From the start of the listing up to and including the line containing "Active Directory (AD)", change every "Fixed" to "Resolved" and leave all other text as it is. Omit the pictures from your answer.

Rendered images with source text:
-----
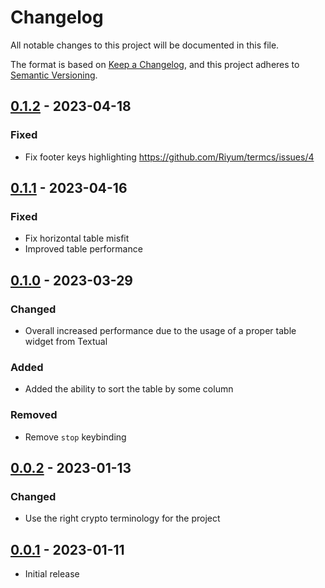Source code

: # Changelog

All notable changes to this project will be documented in this file.

The format is based on [Keep a Changelog](https://keepachangelog.com/en/1.0.0/),
and this project adheres to [Semantic Versioning](https://semver.org/spec/v2.0.0.html).

## [0.1.2] - 2023-04-18

### Fixed

- Fix footer keys highlighting https://github.com/Riyum/termcs/issues/4

## [0.1.1] - 2023-04-16

### Fixed

- Fix horizontal table misfit
- Improved table performance

## [0.1.0] - 2023-03-29

### Changed

- Overall increased performance due to the usage of a proper table widget from Textual

### Added

- Added the ability to sort the table by some column

### Removed

- Remove `stop` keybinding

## [0.0.2] - 2023-01-13

### Changed

- Use the right crypto terminology for the project

## [0.0.1] - 2023-01-11

- Initial release

[0.1.2]: https://github.com/Riyum/termcs/compare/v0.1.1...v0.1.2
[0.1.1]: https://github.com/Riyum/termcs/compare/v0.1.0...v0.1.1
[0.1.0]: https://github.com/Riyum/termcs/compare/v0.0.2...v0.1.0
[0.0.2]: https://github.com/Riyum/termcs/compare/v0.0.1...v0.0.2
[0.0.1]: https://github.com/Riyum/termcs/releases/tag/v0.0.1

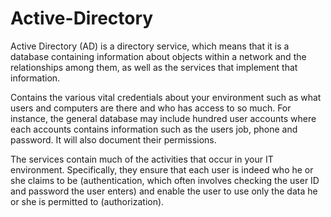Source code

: # Active-Directory

Active Directory (AD) is a directory service, which means that it is a database containing information about objects within a network and the relationships among them, as well as the services that implement that information.

Contains the various vital credentials about your environment such as what users and computers are there and who has access to so much. For instance, the general database may include hundred user accounts where each accounts contains information such as the users job, phone and password. It will also document their permissions.

The services contain much of the activities that occur in your IT environment. Specifically, they ensure that each user is indeed who he or she claims to be (authentication, which often involves checking the user ID and password the user enters) and enable the user to use only the data he or she is permitted to (authorization).

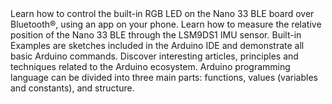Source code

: <EssentialsColumn title="Tutorials for Nano 33 BLE Rev2">
<EssentialElement title="Controlling RGB LED through Bluetooth®" type="tutorial" link="/tutorials/nano-33-ble/bluetooth">
    Learn how to control the built-in RGB LED on the Nano 33 BLE board over Bluetooth®, using an app on your phone.
  </EssentialElement>

<EssentialElement title="Accessing accelerometer data on Nano 33 BLE" type="tutorial" link="/tutorials/nano-33-ble-rev2/imu_accelerometer">
    Learn how to measure the relative position of the Nano 33 BLE through the LSM9DS1 IMU sensor.
  </EssentialElement>
</EssentialsColumn>

<EssentialsColumn title="Arduino Basics">
  <EssentialElement title="Built-in Examples" type="tutorial" link="/built-in-examples/">
    Built-in Examples are sketches included in the Arduino IDE and demonstrate all basic Arduino commands. 
  </EssentialElement>
  <EssentialElement title="Learn" type="resource" link="/learn">
    Discover interesting articles, principles and techniques related to the Arduino ecosystem.
  </EssentialElement>
  <EssentialElement title="Language References" type="resource" link="https://www.arduino.cc/reference/en/">
  Arduino programming language can be divided into three main parts: functions, values (variables and constants), and structure.
  </EssentialElement>
</EssentialsColumn>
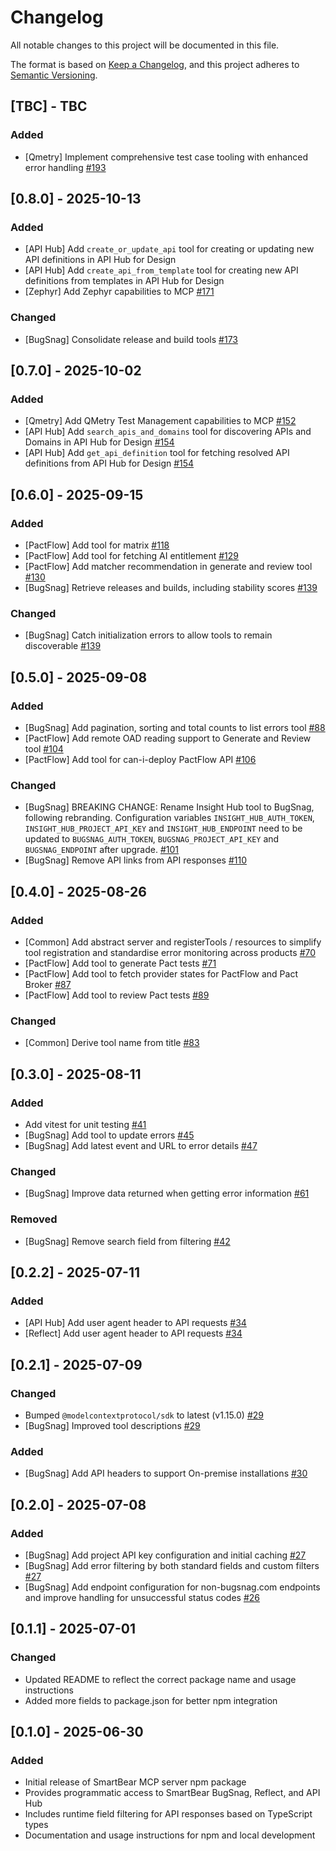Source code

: # Changelog

All notable changes to this project will be documented in this file.

The format is based on [Keep a Changelog](https://keepachangelog.com/en/1.1.0/),
and this project adheres to [Semantic Versioning](https://semver.org/spec/v2.0.0.html).

## [TBC] - TBC
### Added
- [Qmetry] Implement comprehensive test case tooling with enhanced error handling [#193](https://github.com/SmartBear/smartbear-mcp/pull/193)

## [0.8.0] - 2025-10-13

### Added
- [API Hub] Add `create_or_update_api` tool for creating or updating new API definitions in API Hub for Design
- [API Hub] Add `create_api_from_template` tool for creating new API definitions from templates in API Hub for Design
- [Zephyr] Add Zephyr capabilities to MCP [#171](https://github.com/SmartBear/smartbear-mcp/pull/171)

### Changed

- [BugSnag] Consolidate release and build tools [#173](https://github.com/SmartBear/smartbear-mcp/pull/173)

## [0.7.0] - 2025-10-02

### Added
- [Qmetry] Add QMetry Test Management capabilities to MCP [#152](https://github.com/SmartBear/smartbear-mcp/pull/152)
- [API Hub] Add `search_apis_and_domains` tool for discovering APIs and Domains in API Hub for Design [#154](https://github.com/SmartBear/smartbear-mcp/pull/154)
- [API Hub] Add `get_api_definition` tool for fetching resolved API definitions from API Hub for Design [#154](https://github.com/SmartBear/smartbear-mcp/pull/154)

## [0.6.0] - 2025-09-15

### Added

- [PactFlow] Add tool for matrix [#118](https://github.com/SmartBear/smartbear-mcp/pull/118)
- [PactFlow] Add tool for fetching AI entitlement [#129](https://github.com/SmartBear/smartbear-mcp/pull/129)
- [PactFlow] Add matcher recommendation in generate and review tool [#130](https://github.com/SmartBear/smartbear-mcp/pull/130)
- [BugSnag] Retrieve releases and builds, including stability scores [#139](https://github.com/SmartBear/smartbear-mcp/pull/109)

### Changed

- [BugSnag] Catch initialization errors to allow tools to remain discoverable [#139](https://github.com/SmartBear/smartbear-mcp/pull/139)

## [0.5.0] - 2025-09-08

### Added

- [BugSnag] Add pagination, sorting and total counts to list errors tool [#88](https://github.com/SmartBear/smartbear-mcp/pull/88)
- [PactFlow] Add remote OAD reading support to Generate and Review tool [#104](https://github.com/SmartBear/smartbear-mcp/pull/104)
- [PactFlow] Add tool for can-i-deploy PactFlow API [#106](https://github.com/SmartBear/smartbear-mcp/pull/106)

### Changed

- [BugSnag] BREAKING CHANGE: Rename Insight Hub tool to BugSnag, following rebranding. Configuration variables `INSIGHT_HUB_AUTH_TOKEN`, `INSIGHT_HUB_PROJECT_API_KEY` and `INSIGHT_HUB_ENDPOINT` need to be updated to `BUGSNAG_AUTH_TOKEN`, `BUGSNAG_PROJECT_API_KEY` and `BUGSNAG_ENDPOINT` after upgrade. [#101](https://github.com/SmartBear/smartbear-mcp/pull/101)
- [BugSnag] Remove API links from API responses [#110](https://github.com/SmartBear/smartbear-mcp/pull/110)

## [0.4.0] - 2025-08-26

### Added

- [Common] Add abstract server and registerTools / resources to simplify tool registration and standardise error monitoring across products [#70](https://github.com/SmartBear/smartbear-mcp/pull/70)
- [PactFlow] Add tool to generate Pact tests [#71](https://github.com/SmartBear/smartbear-mcp/pull/71)
- [PactFlow] Add tool to fetch provider states for PactFlow and Pact Broker [#87](https://github.com/SmartBear/smartbear-mcp/pull/87)
- [PactFlow] Add tool to review Pact tests [#89](https://github.com/SmartBear/smartbear-mcp/pull/89)

### Changed

- [Common] Derive tool name from title [#83](https://github.com/SmartBear/smartbear-mcp/pull/83)

## [0.3.0] - 2025-08-11

### Added

- Add vitest for unit testing [#41](https://github.com/SmartBear/smartbear-mcp/pull/41)
- [BugSnag] Add tool to update errors [#45](https://github.com/SmartBear/smartbear-mcp/pull/45)
- [BugSnag] Add latest event and URL to error details [#47](https://github.com/SmartBear/smartbear-mcp/pull/47)

### Changed

- [BugSnag] Improve data returned when getting error information [#61](https://github.com/SmartBear/smartbear-mcp/pull/61)

### Removed

- [BugSnag] Remove search field from filtering [#42](https://github.com/SmartBear/smartbear-mcp/pull/42)

## [0.2.2] - 2025-07-11

### Added

- [API Hub] Add user agent header to API requests [#34](https://github.com/SmartBear/smartbear-mcp/pull/34)
- [Reflect] Add user agent header to API requests [#34](https://github.com/SmartBear/smartbear-mcp/pull/34)

## [0.2.1] - 2025-07-09

### Changed

- Bumped `@modelcontextprotocol/sdk` to latest (v1.15.0) [#29](https://github.com/SmartBear/smartbear-mcp/pull/29)
- [BugSnag] Improved tool descriptions [#29](https://github.com/SmartBear/smartbear-mcp/pull/29)

### Added

- [BugSnag] Add API headers to support On-premise installations [#30](https://github.com/SmartBear/smartbear-mcp/pull/30)

## [0.2.0] - 2025-07-08

### Added

- [BugSnag] Add project API key configuration and initial caching [#27](https://github.com/SmartBear/smartbear-mcp/pull/27)
- [BugSnag] Add error filtering by both standard fields and custom filters [#27](https://github.com/SmartBear/smartbear-mcp/pull/27)
- [BugSnag] Add endpoint configuration for non-bugsnag.com endpoints and improve handling for unsuccessful status codes [#26](https://github.com/SmartBear/smartbear-mcp/pull/26)

## [0.1.1] - 2025-07-01

### Changed

- Updated README to reflect the correct package name and usage instructions
- Added more fields to package.json for better npm integration

## [0.1.0] - 2025-06-30

### Added

- Initial release of SmartBear MCP server npm package
- Provides programmatic access to SmartBear BugSnag, Reflect, and API Hub
- Includes runtime field filtering for API responses based on TypeScript types
- Documentation and usage instructions for npm and local development
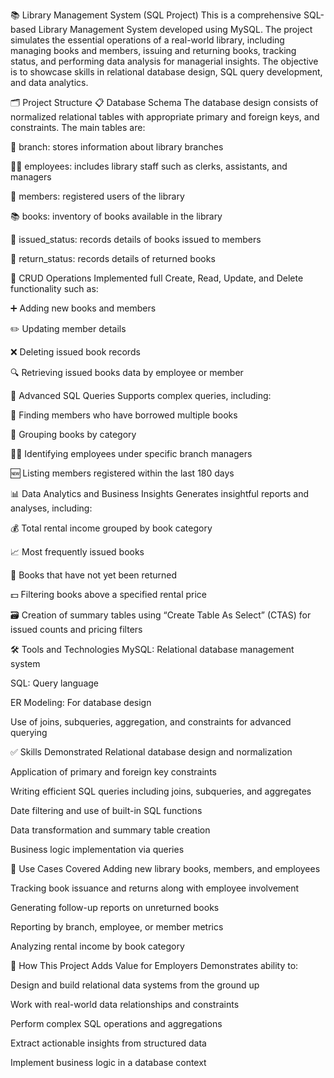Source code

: 📚 Library Management System (SQL Project)
This is a comprehensive SQL-based Library Management System developed using MySQL. The project simulates the essential operations of a real-world library, including managing books and members, issuing and returning books, tracking status, and performing data analysis for managerial insights. The objective is to showcase skills in relational database design, SQL query development, and data analytics.

🗂 Project Structure
📋 Database Schema
The database design consists of normalized relational tables with appropriate primary and foreign keys, and constraints. The main tables are:

🏢 branch: stores information about library branches

👩‍💼 employees: includes library staff such as clerks, assistants, and managers

📇 members: registered users of the library

📚 books: inventory of books available in the library

📖 issued_status: records details of books issued to members

🔄 return_status: records details of returned books

🔄 CRUD Operations
Implemented full Create, Read, Update, and Delete functionality such as:

➕ Adding new books and members

✏️ Updating member details

❌ Deleting issued book records

🔍 Retrieving issued books data by employee or member

🧠 Advanced SQL Queries
Supports complex queries, including:

👥 Finding members who have borrowed multiple books

📂 Grouping books by category

🧑‍💼 Identifying employees under specific branch managers

🆕 Listing members registered within the last 180 days

📊 Data Analytics and Business Insights
Generates insightful reports and analyses, including:

💰 Total rental income grouped by book category

📈 Most frequently issued books

🚫 Books that have not yet been returned

💵 Filtering books above a specified rental price

🗃 Creation of summary tables using “Create Table As Select” (CTAS) for issued counts and pricing filters

🛠 Tools and Technologies
MySQL: Relational database management system

SQL: Query language

ER Modeling: For database design

Use of joins, subqueries, aggregation, and constraints for advanced querying

✅ Skills Demonstrated
Relational database design and normalization

Application of primary and foreign key constraints

Writing efficient SQL queries including joins, subqueries, and aggregates

Date filtering and use of built-in SQL functions

Data transformation and summary table creation

Business logic implementation via queries

🎯 Use Cases Covered
Adding new library books, members, and employees

Tracking book issuance and returns along with employee involvement

Generating follow-up reports on unreturned books

Reporting by branch, employee, or member metrics

Analyzing rental income by book category

💼 How This Project Adds Value for Employers
Demonstrates ability to:

Design and build relational data systems from the ground up

Work with real-world data relationships and constraints

Perform complex SQL operations and aggregations

Extract actionable insights from structured data

Implement business logic in a database context
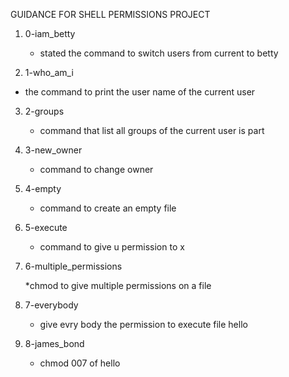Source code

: GUIDANCE FOR SHELL PERMISSIONS PROJECT

1. 0-iam_betty

   * stated the command to switch users from current to betty

2. 1-who_am_i

  * the command to print the user name of the current user

3. 2-groups

   * command that list all groups of the current user is part

4. 3-new_owner

   * command to change owner

5. 4-empty

   * command to create an empty file

6. 5-execute

   * command to give u permission to x

7.  6-multiple_permissions


    *chmod to give multiple permissions on a file

8. 7-everybody


   * give evry body the permission to execute file hello

9. 8-james_bond

   * chmod 007 of hello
-----
# Written solution
Source code

: # Changelog

All notable changes to this project will be documented in this file.

The format is based on [Keep a Changelog](https://keepachangelog.com/en/1.0.0/),
and this project adheres to [Semantic Versioning](https://semver.org/spec/v2.0.0.html).

## [0.1.2] - 2023-04-18

### Resolved

- Fix footer keys highlighting https://github.com/Riyum/termcs/issues/4

## [0.1.1] - 2023-04-16

### Resolved

- Fix horizontal table misfit
- Improved table performance

## [0.1.0] - 2023-03-29

### Changed

- Overall increased performance due to the usage of a proper table widget from Textual

### Added

- Added the ability to sort the table by some column

### Removed

- Remove `stop` keybinding

## [0.0.2] - 2023-01-13

### Changed

- Use the right crypto terminology for the project

## [0.0.1] - 2023-01-11

- Initial release

[0.1.2]: https://github.com/Riyum/termcs/compare/v0.1.1...v0.1.2
[0.1.1]: https://github.com/Riyum/termcs/compare/v0.1.0...v0.1.1
[0.1.0]: https://github.com/Riyum/termcs/compare/v0.0.2...v0.1.0
[0.0.2]: https://github.com/Riyum/termcs/compare/v0.0.1...v0.0.2
[0.0.1]: https://github.com/Riyum/termcs/releases/tag/v0.0.1

Source code

: # Active-Directory

Active Directory (AD) is a directory service, which means that it is a database containing information about objects within a network and the relationships among them, as well as the services that implement that information.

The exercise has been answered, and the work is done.